Act IV - Scene III

Juliet's Chamber

Enter Juliet and Nurse.

JUL:
Ay, those attires are best; but, gentle nurse,
I pray thee leave me to myself to-night;
For I have need of many orisons
To move the heavens to smile upon my state,
Which, well thou knowest, is cross and full of sin.(5)

Enter Lady Cap.

LADY CAP:
What, are you busy, ho? Need you my help?
JUL:
No, madam; we have cull'd such necessaries
As are behoveful for our state to-morrow.
So please you, let me now be left alone,
And let the nurse this night sit up with you;(10)
For I am sure you have your hands full all
In this so sudden business.
LADY CAP:
Good night.
Get thee to bed, and rest; for thou hast need.

Exeunt Lady Capulet and Nurse.

JUL:
Farewell! God knows when we shall meet again.(15)
I have a faint cold fear thrills through my veins
That almost freezes up the heat of life.
I'll call them back again to comfort me.
Nurse!— What should she do here?
My dismal scene I needs must act alone.(20)
Come, vial.
What if this mixture do not work at all?
Shall I be married then to-morrow morning?
No, No! This shall forbid it. Lie thou there.

Lays down a dagger.

What if it be a poison which the friar(25)
Subtly hath ministr'd to have me dead,
Lest in this marriage he should be dishonour'd
Because he married me before to Romeo?
I fear it is; and yet methinks it should not,
For he hath still been tried a holy man.(30)
I will not entertain so bad a thought.
How if, when I am laid into the tomb,
I wake before the time that Romeo
Come to redeem me? There's a fearful point!
Shall I not then be stifled in the vault,(35)
To whose foul mouth no healthsome air breathes in,
And there die strangled ere my Romeo comes?
Or, if I live, is it not very like
The horrible conceit of death and night,
Together with the terror of the place—(40)
As in a vault, an ancient receptacle
Where for this many hundred years the bones
Of all my buried ancestors are pack'd;
Where bloody Tybalt, yet but green in earth,
Lies fest'ring in his shroud; where, as they say,(45)
At some hours in the night spirits resort—
Alack, alack, is it not like that I,
So early waking— what with loathsome smells,
And shrieks like mandrakes torn out of the earth,
That living mortals, hearing them, run mad—(50)
O, if I wake, shall I not be distraught,
Environed with all these hideous fears,
And madly play with my forefathers’ joints,
And pluck the mangled Tybalt from his shroud,
And, in this rage, with some great kinsman's bone(55)
As with a club dash out my desp'rate brains?
O, look! methinks I see my cousin's ghost
Seeking out Romeo, that did spit his body
Upon a rapier's point. Stay, Tybalt, stay!
Romeo, I come! this do I drink to thee.(60)

She drinks and falls upon her bed within the curtains.

Footnotes

  1. In Shakespeare's time, rich families like the Capulets would be buried in a crypt or mausoleum. A crypt is a cavernous vault or chamber below a church while a mausoleum is a large room build above ground in a grave yard. Bodies would be placed in a crypt or mausoleum instead of burying them in a coffin. This is why Juliet can fake her death without the fear of being buried alive. Instead, her fear is waking up surrounded by the copses of her dead ancestors before Romeo can reach her.

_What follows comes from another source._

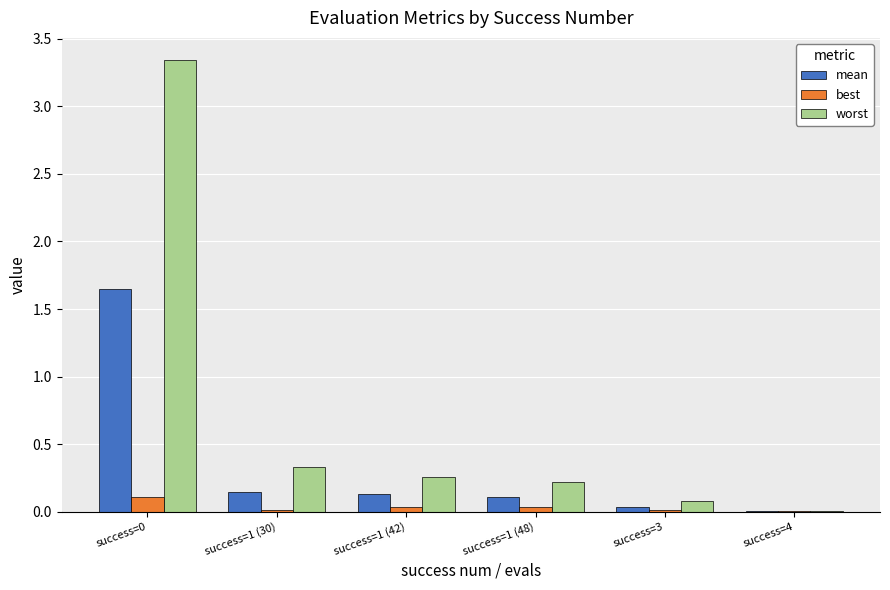

The best series shows 0.0 at success=3. True or false?

True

    — Caitlin, Owl Eyes Staff
  2. By this Juliet suspects that the potion that the Friar gave her is actually poison instead of a magic humor that will make her appear dead. Since the Friar is the person who married Romeo and Juliet, he could suffer grave repercussions if their union was discovered.

    — Caitlin, Owl Eyes Staff
  3. Juliet refers to her dagger to say that if the Friar's potion does not work, she will kill herself in the morning rather than marrying Paris. This is an interesting claim in this speech because she is so tentative to drink the potion. She fears that it will not work, but she also fears that it is actually poison. Her hesitation suggests that her resolve toto kill herself rather than marry Paris may not be as strong as it appears.